If you try asking Anthropic’s new Claude Fable 5 model a simple question about cybersecurity or biology, you may find it’s not up to the task.
That’s because the underlying “Mythos-class” model is so powerful that, in order to release it to the general public, it required broad safeguards that can mistakenly flag benign requests, Anthropic said.
After some users online said they had triggered the safeguard response with basic prompts about cancer or security, Business Insider put it to the test.
I tried asking Fable 5 some simple questions about cancer, like how misinformation about cancer spreads online, and to break down some of the different types.
Claude swiftly switched from Fable 5 to Opus 4.8 and notified me of the change before it responded.
“Fable 5 has safety measures that flag messages on most cybersecurity or biology topics. They may flag safe, normal content as well. These measures let us bring you Mythos-level capability in other areas sooner, and we’re working to refine them,” the pop-up said.
Anthropic released Fable 5 on Tuesday and said it was as powerful as its Mythos 5 model, only with added safeguards. The release came two months after the company said Mythos was too powerful for a broad release due to cybersecurity concerns. Instead of being released to the public, Mythos was made available only to a small group as part of a cybersecurity project.
Anthropic said the safeguards were necessary in order to release the model to the general public.
“With the launch of Claude Fable 5, our first Mythos-class model, we believe models now have a greater ability to accomplish real-world scientific tasks and for malicious actors to potentially use our models for highly risky biological research,” an Anthropic spokesperson said in a statement to Business Insider. “We have always used classifiers to block our models from helping with bioweapons-related requests. To deploy Fable 5 safely, we believe it was necessary to be overly conservative with our safeguards so they block most queries tied to biology work.”

The company said there are three categories of requests that could get flagged by its safety classifiers: cybersecurity, biology and chemistry, and distillation of Fable 5’s capabilities.

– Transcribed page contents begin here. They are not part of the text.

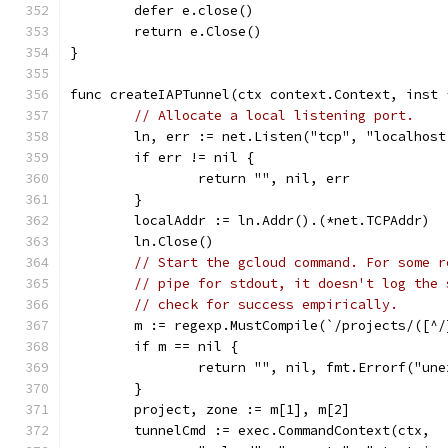
	defer e.close()
	return e.Close()
}
func createIAPTunnel(ctx context.Context, inst 
// Allocate a local listening port.
	ln, err := net.Listen("tcp", "localhost
	if err != nil {
		return "", nil, err
	}
	localAddr := ln.Addr().(*net.TCPAddr)
	ln.Close()
// Start the gcloud command. For some r
// pipe for stdout, it doesn't log the 
// check for success empirically.
	m := regexp.MustCompile(`/projects/([^
	if m == nil {
		return "", nil, fmt.Errorf("un
	}
	project, zone := m[1], m[2]
	tunnelCmd := exec.CommandContext(ctx,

When the safeguard is triggered, Fable 5 will either be blocked from answering or the model will revert to Opus 4.8 before responding, depending on the user’s preference.
Anthropic said it was conservative with the safeguards and plans to improve them
Anthropic said in its announcement that the safety measures could result in safe, normal content getting flagged, but that their early data showed over 95% of Fable sessions did not fall back to Opus.
“To release the model both safely and quickly, we’ve tuned these safeguards conservatively,” Anthropic said, adding it’s working on improving the safeguards to reduce false positives.
“We intend to make Mythos-class models available without these safeguards to the broader biology and life sciences community so these capabilities can be used to accelerate biomedical research and drug discovery,” the Anthropic spokesperson said.
The release came about a week after researchers at Anthropic said AI is advancing so fast that frontier labs may need to slow down or temporarily pause so society could keep up.
David Kasten, head of policy at Palisade Research, said it’s “very clear” from Anthropic’s public statements that the company is worried about the risks posed by increasingly powerful models.
While he views these safeguards as a good-faith attempt by Anthropic to de-risk, he said historically, “people eventually find a way to get around security restrictions.”
“It’s always a bit of a cat and mouse game between attacker and defender,” he said, adding that there is still some risk involved with releasing the more powerful model.
He also said that having Anthropic’s most powerful model frequently revert to a less capable model could cause a gap in the public’s understanding of just how powerful AI models are becoming.
“That gap in understanding could be really dangerous for causing policymakers, or for that matter the public, to not fully understand the risks that these models pose in terms of the capabilities they offer,” he said.